_BRIEF:_ Your answer should be one number, the count of lines in the entries holding the word "elbow".

_DATA FOR PROCESSING:_
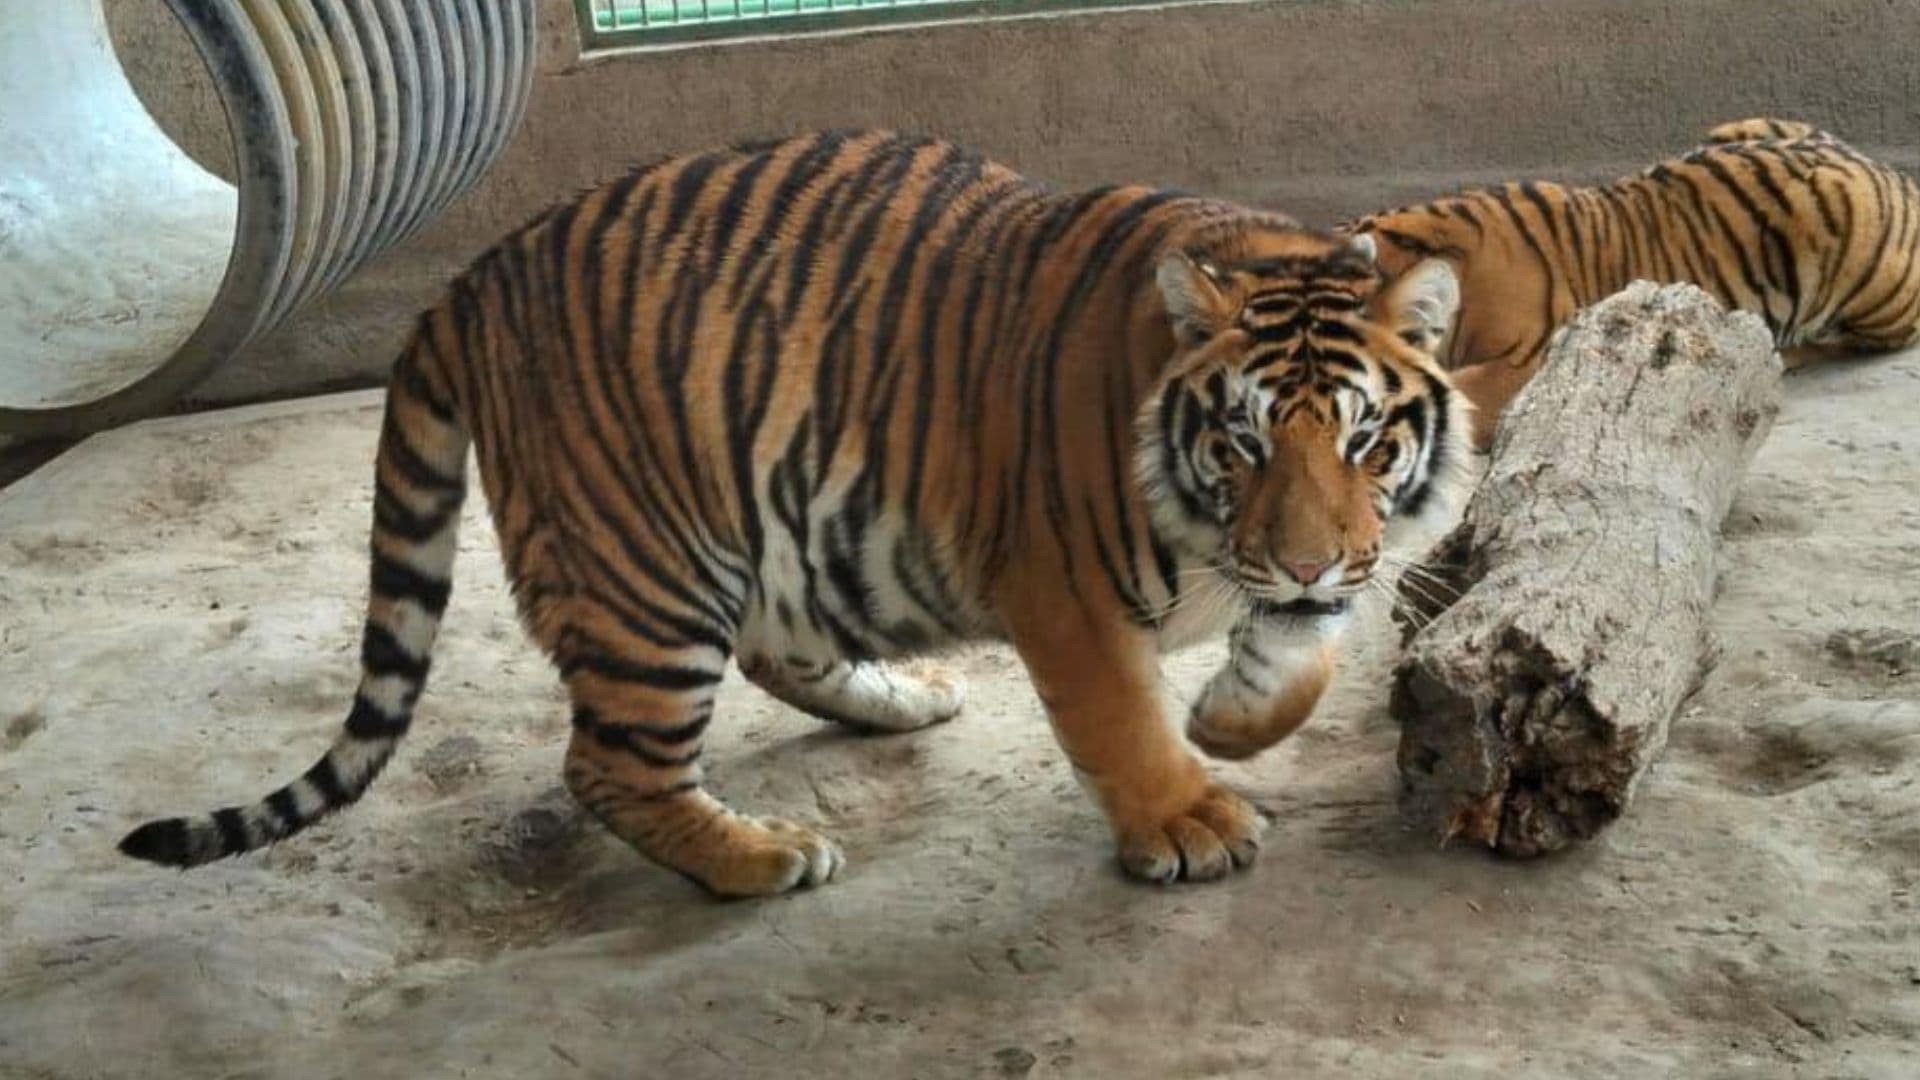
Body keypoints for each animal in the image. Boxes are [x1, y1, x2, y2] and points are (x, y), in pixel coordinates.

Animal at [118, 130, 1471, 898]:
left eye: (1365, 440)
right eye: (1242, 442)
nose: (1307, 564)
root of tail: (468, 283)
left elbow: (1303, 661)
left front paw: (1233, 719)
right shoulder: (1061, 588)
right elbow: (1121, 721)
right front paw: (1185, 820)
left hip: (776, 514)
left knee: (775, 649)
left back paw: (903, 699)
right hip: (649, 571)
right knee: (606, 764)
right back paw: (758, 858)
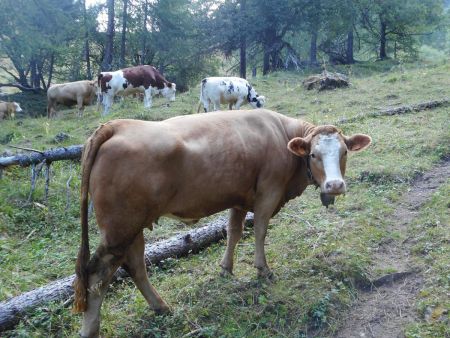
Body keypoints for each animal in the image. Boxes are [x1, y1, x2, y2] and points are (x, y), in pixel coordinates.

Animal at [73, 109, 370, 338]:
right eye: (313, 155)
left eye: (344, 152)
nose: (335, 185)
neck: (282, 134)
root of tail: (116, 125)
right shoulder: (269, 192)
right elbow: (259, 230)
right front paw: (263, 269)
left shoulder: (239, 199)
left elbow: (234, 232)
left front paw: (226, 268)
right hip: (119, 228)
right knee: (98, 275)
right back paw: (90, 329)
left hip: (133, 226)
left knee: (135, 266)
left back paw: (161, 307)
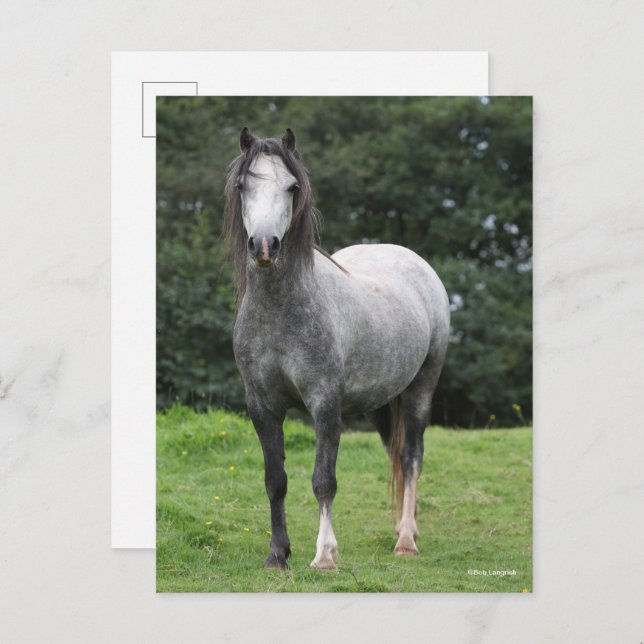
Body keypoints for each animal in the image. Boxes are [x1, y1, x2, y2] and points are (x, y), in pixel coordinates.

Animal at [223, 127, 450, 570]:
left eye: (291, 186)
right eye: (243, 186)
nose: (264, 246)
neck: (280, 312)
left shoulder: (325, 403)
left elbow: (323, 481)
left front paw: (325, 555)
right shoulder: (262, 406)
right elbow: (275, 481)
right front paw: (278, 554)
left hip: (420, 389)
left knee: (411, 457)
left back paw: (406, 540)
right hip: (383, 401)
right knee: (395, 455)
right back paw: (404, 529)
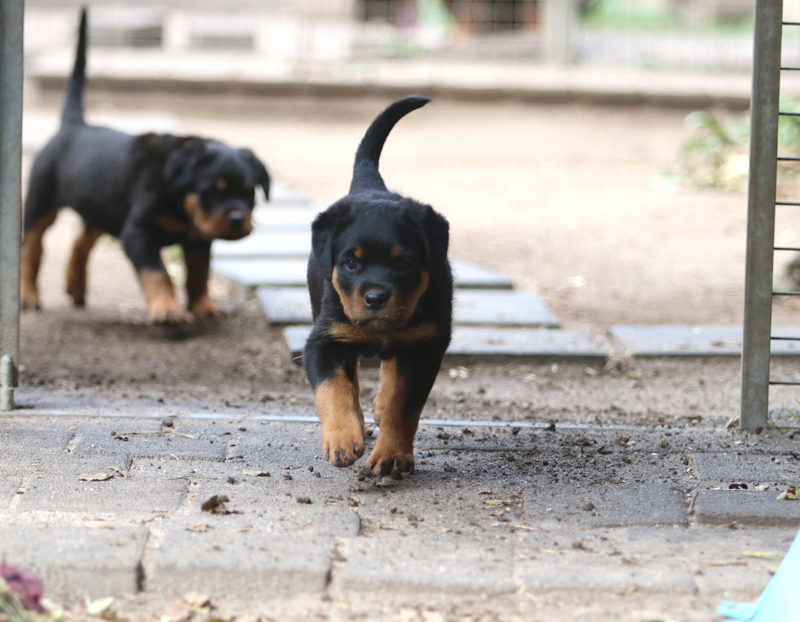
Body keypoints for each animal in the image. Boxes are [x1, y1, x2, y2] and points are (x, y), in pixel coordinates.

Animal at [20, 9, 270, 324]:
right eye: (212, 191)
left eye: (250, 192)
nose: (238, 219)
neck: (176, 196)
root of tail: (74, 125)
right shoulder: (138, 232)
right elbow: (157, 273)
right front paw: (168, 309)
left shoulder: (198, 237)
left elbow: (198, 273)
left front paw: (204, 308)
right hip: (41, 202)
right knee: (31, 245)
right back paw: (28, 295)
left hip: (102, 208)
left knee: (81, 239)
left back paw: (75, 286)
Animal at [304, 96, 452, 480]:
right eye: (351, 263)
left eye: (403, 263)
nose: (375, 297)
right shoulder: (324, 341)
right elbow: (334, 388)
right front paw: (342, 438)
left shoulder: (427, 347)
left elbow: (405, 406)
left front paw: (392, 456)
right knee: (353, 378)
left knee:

_RESPONSE TO THE TASK:_ 10